START AVAILABLE DATA
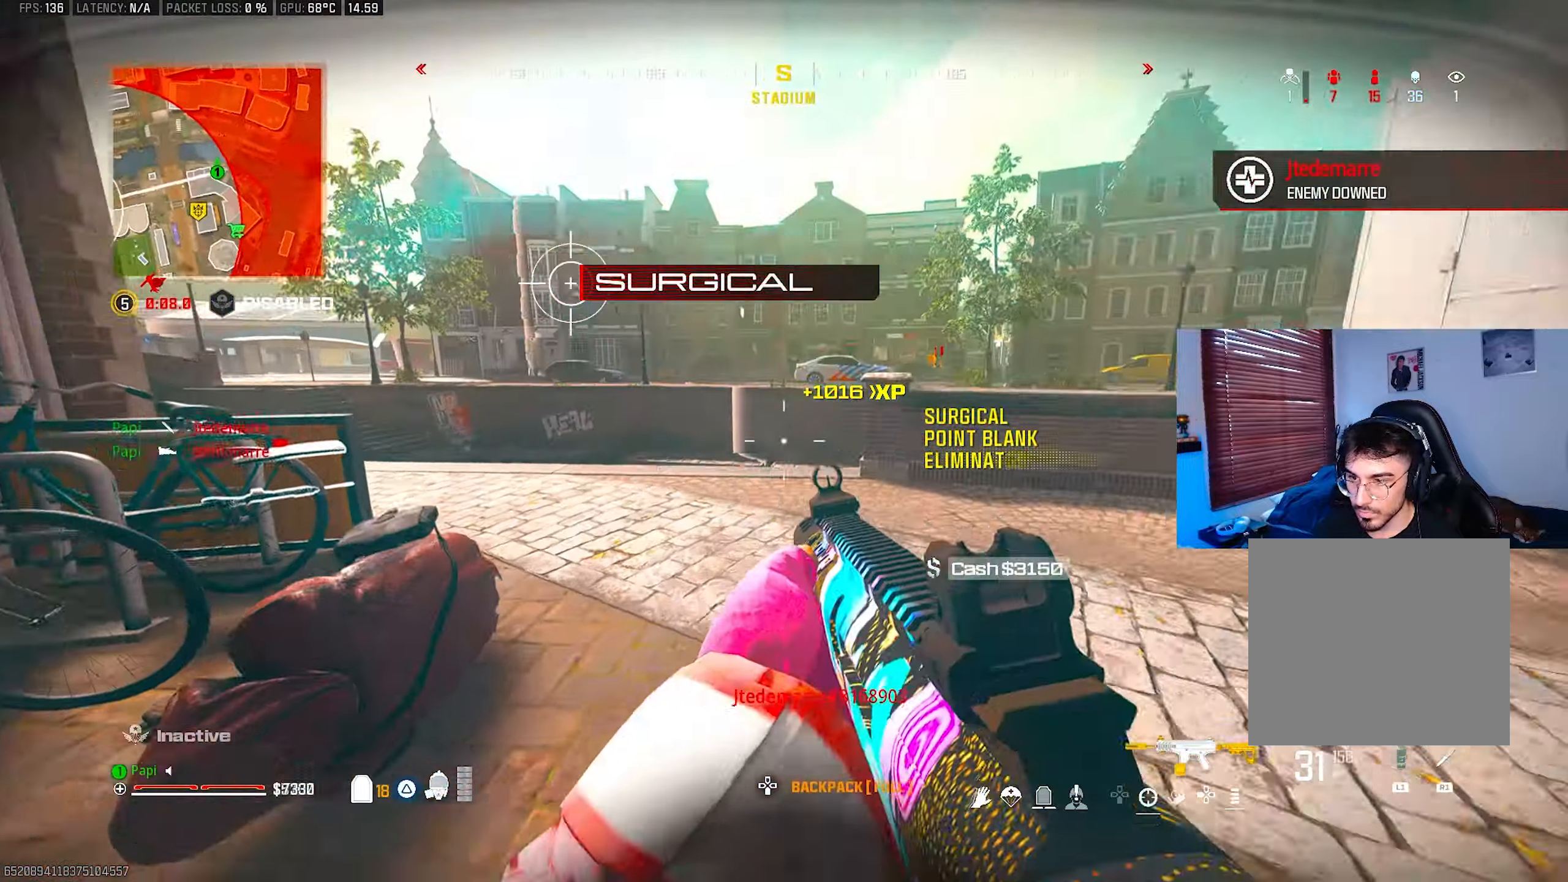
{"buttons": ["SQUARE"], "left_stick": "right", "right_stick": "right", "events": [[17, "R3", "down"], [100, "R3", "up"], [100, "right_stick", "center"], [200, "left_stick", "up-left"], [300, "left_stick", "up-right"], [350, "left_stick", "right"], [383, "right_stick", "right"]]}
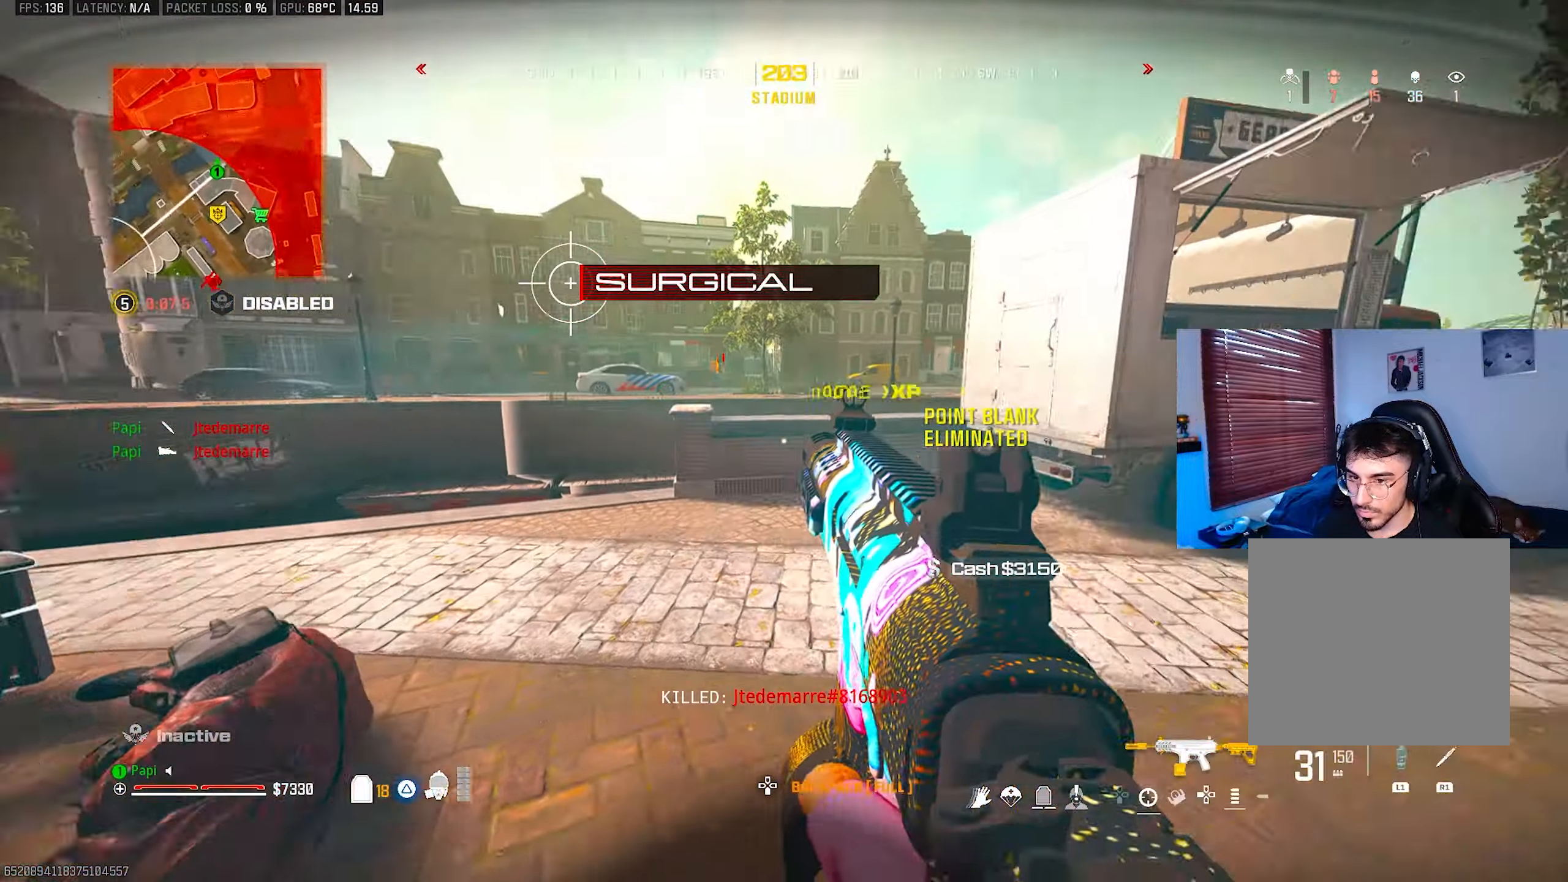
{"buttons": ["SQUARE"], "left_stick": "up", "right_stick": "center", "events": [[117, "L3", "down"], [117, "left_stick", "up"], [217, "L3", "up"], [250, "right_stick", "center"], [317, "L3", "down"], [400, "L3", "up"]]}
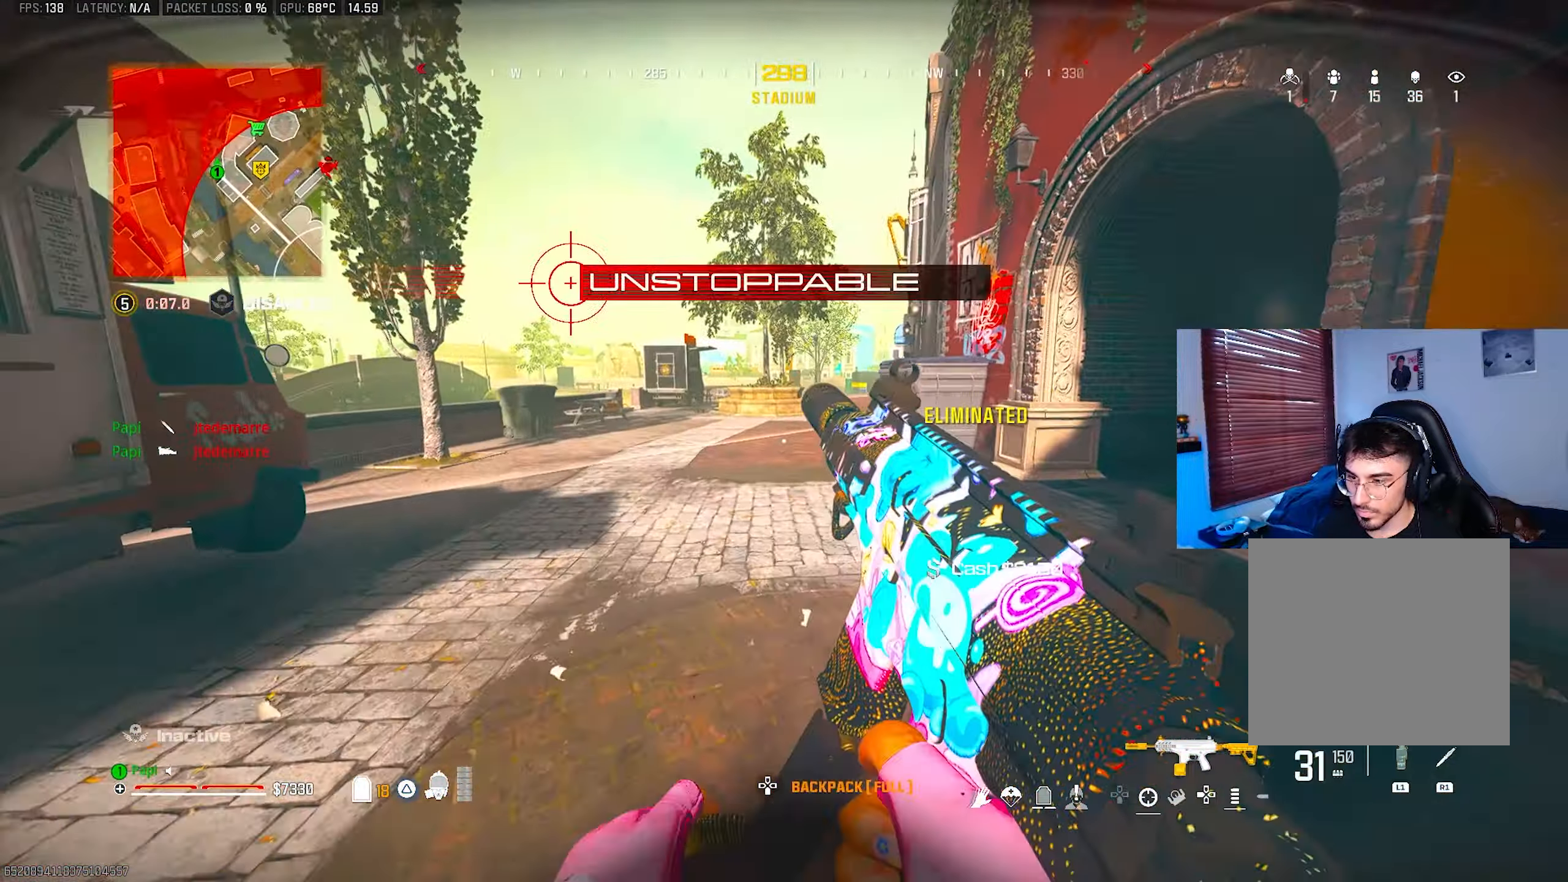
{"buttons": [], "left_stick": "up", "right_stick": "right", "events": [[17, "L3", "down"], [83, "L3", "up"], [117, "right_stick", "right"], [133, "SQUARE", "up"], [183, "L3", "down"], [267, "L3", "up"], [350, "L3", "down"], [467, "L3", "up"]]}
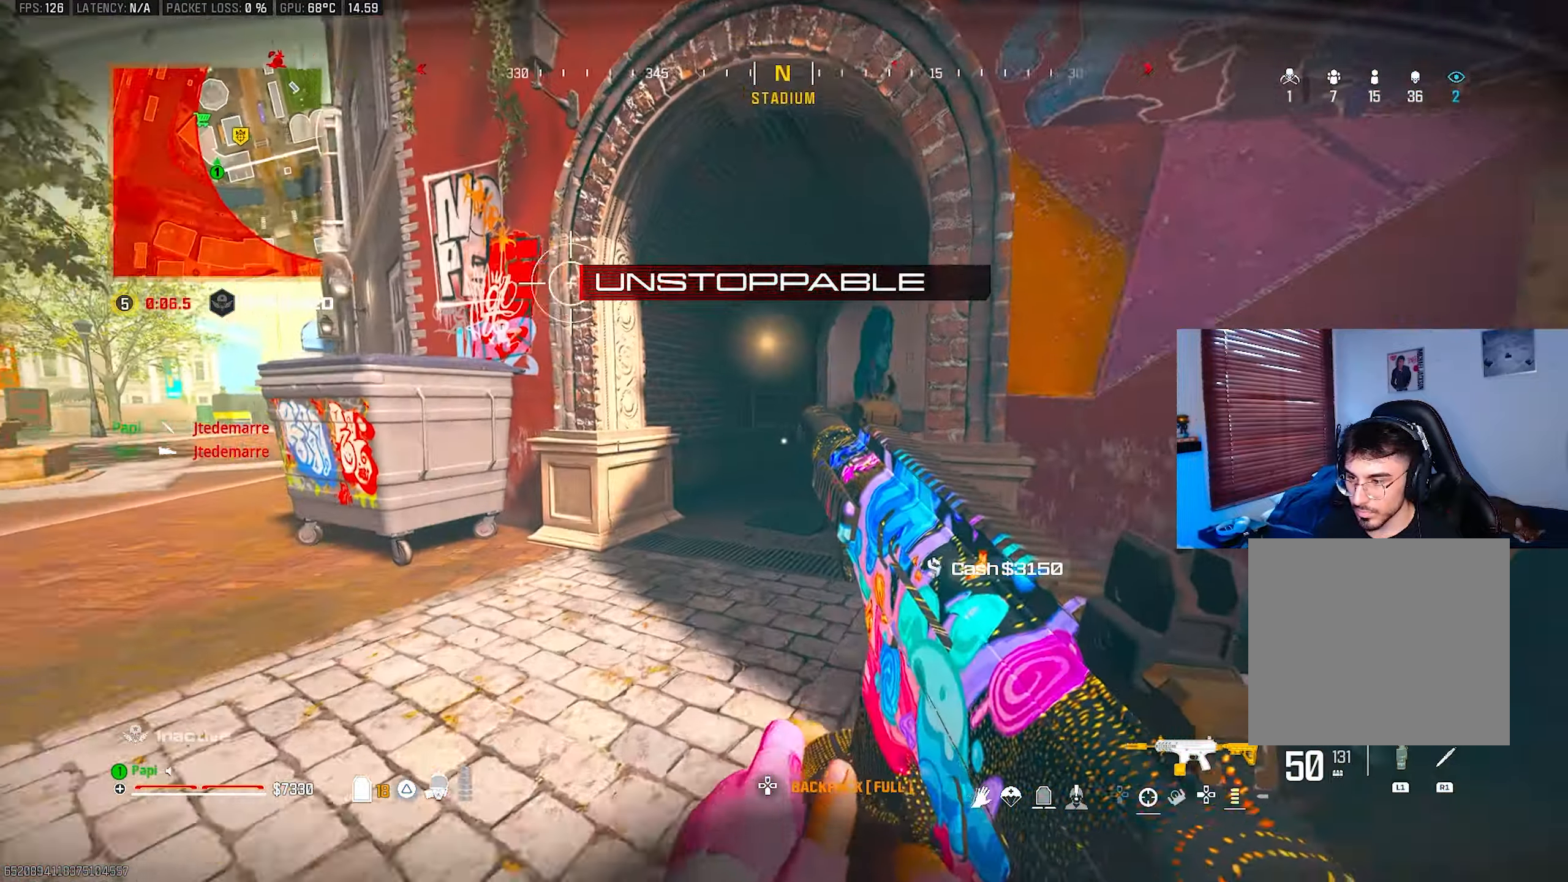
{"buttons": [], "left_stick": "up", "right_stick": "center", "events": [[33, "TRIANGLE", "down"], [83, "TRIANGLE", "up"], [300, "right_stick", "center"]]}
END AVAILABLE DATA
TASK INSTRUCTIONS
Retype the listing exactly. Leave the pictures out.

ANSWER TO THE EXERCISE
{"buttons": ["SQUARE"], "left_stick": "right", "right_stick": "right", "events": [[17, "R3", "down"], [100, "R3", "up"], [100, "right_stick", "center"], [200, "left_stick", "up-left"], [300, "left_stick", "up-right"], [350, "left_stick", "right"], [383, "right_stick", "right"]]}
{"buttons": ["SQUARE"], "left_stick": "up", "right_stick": "center", "events": [[117, "L3", "down"], [117, "left_stick", "up"], [217, "L3", "up"], [250, "right_stick", "center"], [317, "L3", "down"], [400, "L3", "up"]]}
{"buttons": [], "left_stick": "up", "right_stick": "right", "events": [[17, "L3", "down"], [83, "L3", "up"], [117, "right_stick", "right"], [133, "SQUARE", "up"], [183, "L3", "down"], [267, "L3", "up"], [350, "L3", "down"], [467, "L3", "up"]]}
{"buttons": [], "left_stick": "up", "right_stick": "center", "events": [[33, "TRIANGLE", "down"], [83, "TRIANGLE", "up"], [300, "right_stick", "center"]]}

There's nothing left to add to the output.